(To do): In the records below, begin at the line that has "оих коллег и публики." and stop after the line that has "Chez Bulldozer, Youtube Ads n'est pas de la"; quote those lines verbatim and nothing more.

(Data records):
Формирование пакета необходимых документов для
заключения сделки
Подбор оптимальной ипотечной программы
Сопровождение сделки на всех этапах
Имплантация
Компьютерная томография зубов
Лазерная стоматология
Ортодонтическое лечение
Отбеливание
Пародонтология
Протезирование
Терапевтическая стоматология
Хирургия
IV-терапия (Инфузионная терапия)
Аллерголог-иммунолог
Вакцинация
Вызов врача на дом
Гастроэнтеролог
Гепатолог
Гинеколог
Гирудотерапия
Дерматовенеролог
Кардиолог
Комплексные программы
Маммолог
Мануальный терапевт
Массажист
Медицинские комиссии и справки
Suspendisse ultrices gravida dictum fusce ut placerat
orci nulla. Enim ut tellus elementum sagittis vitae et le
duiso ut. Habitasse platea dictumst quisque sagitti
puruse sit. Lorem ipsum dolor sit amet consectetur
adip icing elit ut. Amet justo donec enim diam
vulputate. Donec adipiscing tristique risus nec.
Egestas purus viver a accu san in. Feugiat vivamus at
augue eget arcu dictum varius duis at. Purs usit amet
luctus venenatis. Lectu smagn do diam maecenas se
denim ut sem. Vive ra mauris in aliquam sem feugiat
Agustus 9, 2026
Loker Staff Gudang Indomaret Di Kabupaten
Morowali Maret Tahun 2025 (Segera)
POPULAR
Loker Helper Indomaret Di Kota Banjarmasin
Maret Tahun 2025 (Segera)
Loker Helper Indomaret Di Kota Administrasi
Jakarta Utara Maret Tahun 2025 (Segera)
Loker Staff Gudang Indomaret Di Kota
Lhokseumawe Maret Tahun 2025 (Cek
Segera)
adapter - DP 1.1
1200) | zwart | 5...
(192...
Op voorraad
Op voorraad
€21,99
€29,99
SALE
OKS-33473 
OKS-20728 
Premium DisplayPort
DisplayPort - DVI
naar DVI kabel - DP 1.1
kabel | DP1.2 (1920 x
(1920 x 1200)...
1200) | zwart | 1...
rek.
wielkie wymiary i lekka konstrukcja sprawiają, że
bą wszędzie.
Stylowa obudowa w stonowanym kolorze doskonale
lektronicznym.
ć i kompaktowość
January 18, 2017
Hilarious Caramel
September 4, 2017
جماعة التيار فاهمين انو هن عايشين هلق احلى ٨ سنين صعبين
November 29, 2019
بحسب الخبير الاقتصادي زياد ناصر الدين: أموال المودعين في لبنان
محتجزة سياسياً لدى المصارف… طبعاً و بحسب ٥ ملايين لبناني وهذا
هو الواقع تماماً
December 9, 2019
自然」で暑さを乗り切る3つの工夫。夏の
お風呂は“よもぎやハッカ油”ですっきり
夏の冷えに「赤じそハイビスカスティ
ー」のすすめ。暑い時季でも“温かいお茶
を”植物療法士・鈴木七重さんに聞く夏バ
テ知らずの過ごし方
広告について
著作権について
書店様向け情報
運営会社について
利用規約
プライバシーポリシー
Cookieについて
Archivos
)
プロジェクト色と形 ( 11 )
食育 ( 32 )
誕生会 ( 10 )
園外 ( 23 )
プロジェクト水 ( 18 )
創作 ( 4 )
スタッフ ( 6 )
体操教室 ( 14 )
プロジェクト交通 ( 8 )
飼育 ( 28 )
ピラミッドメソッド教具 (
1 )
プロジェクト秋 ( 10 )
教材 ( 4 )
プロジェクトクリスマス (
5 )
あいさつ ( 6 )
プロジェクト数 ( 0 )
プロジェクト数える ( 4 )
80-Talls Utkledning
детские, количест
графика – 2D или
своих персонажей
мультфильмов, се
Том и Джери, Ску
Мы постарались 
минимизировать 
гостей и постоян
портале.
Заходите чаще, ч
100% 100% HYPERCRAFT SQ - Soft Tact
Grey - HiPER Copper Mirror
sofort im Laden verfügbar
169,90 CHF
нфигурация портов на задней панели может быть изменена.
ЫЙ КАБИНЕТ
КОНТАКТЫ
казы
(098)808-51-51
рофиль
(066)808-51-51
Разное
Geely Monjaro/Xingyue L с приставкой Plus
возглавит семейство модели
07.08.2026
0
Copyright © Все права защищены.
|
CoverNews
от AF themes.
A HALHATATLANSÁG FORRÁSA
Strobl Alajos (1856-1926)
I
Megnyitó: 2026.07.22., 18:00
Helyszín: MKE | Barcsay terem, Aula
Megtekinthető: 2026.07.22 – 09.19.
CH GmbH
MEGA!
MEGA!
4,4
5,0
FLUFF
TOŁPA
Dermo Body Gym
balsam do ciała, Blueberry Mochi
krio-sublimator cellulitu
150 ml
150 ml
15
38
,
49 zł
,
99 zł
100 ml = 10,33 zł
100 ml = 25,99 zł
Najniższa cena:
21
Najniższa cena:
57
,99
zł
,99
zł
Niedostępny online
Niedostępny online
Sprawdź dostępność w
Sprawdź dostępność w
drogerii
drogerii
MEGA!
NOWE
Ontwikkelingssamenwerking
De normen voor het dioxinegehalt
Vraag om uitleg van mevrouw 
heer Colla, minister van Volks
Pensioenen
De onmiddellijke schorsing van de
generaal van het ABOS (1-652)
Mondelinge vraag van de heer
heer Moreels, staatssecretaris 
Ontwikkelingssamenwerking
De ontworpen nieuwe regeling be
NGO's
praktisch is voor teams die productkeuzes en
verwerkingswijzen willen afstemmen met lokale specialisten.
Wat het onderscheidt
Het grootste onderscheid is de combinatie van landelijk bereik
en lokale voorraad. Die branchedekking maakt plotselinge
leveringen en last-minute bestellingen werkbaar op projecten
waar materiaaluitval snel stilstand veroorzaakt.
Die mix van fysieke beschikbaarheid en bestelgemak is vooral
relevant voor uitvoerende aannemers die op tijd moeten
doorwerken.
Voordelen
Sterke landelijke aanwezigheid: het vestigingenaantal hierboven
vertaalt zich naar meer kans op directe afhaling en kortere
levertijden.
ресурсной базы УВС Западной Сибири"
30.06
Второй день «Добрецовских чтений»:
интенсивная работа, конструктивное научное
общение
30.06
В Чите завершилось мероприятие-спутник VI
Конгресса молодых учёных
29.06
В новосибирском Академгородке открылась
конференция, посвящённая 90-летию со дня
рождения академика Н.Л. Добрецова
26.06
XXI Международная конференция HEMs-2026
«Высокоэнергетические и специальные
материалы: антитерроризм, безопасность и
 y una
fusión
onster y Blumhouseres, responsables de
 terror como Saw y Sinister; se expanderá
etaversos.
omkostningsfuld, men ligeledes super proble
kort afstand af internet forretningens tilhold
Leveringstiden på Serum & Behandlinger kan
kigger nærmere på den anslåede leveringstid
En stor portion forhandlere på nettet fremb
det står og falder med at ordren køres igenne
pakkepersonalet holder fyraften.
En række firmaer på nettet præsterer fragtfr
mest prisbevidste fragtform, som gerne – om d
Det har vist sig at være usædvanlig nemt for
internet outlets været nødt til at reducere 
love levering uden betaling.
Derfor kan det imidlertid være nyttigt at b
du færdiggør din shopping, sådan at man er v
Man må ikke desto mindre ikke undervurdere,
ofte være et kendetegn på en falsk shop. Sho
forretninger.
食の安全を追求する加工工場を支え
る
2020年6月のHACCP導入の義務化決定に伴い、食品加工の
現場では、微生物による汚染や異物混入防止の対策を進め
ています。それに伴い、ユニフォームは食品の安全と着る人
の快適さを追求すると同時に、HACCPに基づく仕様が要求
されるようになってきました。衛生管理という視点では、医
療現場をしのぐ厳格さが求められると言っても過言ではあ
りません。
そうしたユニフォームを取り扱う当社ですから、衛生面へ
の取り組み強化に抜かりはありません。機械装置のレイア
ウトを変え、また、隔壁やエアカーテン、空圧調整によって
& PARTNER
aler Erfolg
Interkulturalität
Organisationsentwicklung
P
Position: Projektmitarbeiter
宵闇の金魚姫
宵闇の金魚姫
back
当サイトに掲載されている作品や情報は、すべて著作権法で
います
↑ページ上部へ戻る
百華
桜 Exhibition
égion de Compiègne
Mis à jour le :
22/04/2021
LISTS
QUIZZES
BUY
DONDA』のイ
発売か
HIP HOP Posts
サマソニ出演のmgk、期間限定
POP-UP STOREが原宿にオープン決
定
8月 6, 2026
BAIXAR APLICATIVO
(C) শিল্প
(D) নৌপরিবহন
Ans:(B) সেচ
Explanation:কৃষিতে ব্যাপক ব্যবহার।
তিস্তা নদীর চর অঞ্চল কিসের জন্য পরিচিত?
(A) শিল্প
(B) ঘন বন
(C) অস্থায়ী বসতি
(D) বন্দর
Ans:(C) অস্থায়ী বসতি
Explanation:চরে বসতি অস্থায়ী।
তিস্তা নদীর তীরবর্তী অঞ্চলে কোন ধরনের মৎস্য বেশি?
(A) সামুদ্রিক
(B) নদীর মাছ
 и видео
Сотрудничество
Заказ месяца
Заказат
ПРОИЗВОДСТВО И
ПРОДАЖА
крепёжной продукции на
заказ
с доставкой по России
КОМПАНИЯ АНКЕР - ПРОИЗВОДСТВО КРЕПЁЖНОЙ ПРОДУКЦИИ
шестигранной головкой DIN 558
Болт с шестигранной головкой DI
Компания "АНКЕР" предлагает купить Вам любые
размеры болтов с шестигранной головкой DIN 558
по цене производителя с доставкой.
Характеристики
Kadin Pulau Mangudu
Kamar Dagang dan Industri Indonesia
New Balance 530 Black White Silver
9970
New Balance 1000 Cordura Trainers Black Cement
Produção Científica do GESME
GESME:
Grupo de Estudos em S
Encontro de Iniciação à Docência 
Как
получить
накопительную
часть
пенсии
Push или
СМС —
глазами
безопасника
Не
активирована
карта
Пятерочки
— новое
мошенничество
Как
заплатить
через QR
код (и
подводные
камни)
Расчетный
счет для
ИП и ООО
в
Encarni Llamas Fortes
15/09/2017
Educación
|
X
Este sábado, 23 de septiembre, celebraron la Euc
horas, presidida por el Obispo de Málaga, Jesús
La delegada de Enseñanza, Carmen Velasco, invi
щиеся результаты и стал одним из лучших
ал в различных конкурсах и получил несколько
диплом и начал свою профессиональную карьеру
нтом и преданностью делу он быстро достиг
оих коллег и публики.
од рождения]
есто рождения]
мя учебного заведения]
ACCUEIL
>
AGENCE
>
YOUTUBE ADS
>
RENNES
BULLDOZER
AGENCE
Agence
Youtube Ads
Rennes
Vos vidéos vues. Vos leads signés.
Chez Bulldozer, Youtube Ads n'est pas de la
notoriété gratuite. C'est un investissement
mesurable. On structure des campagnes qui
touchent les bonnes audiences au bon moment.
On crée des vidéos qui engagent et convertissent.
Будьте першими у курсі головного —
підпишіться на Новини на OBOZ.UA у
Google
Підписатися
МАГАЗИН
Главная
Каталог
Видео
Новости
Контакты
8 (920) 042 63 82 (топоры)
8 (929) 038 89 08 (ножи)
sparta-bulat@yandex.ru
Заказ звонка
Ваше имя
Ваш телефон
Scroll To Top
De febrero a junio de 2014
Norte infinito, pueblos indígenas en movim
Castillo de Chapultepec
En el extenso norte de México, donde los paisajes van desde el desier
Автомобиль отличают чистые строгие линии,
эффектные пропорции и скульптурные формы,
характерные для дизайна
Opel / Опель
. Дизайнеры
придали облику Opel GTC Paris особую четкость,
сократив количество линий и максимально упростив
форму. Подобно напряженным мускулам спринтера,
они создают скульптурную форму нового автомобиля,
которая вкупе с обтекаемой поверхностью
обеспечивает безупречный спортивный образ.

(Reply):
оих коллег и публики.
од рождения]
есто рождения]
мя учебного заведения]
ACCUEIL
>
AGENCE
>
YOUTUBE ADS
>
RENNES
BULLDOZER
AGENCE
Agence
Youtube Ads
Rennes
Vos vidéos vues. Vos leads signés.
Chez Bulldozer, Youtube Ads n'est pas de la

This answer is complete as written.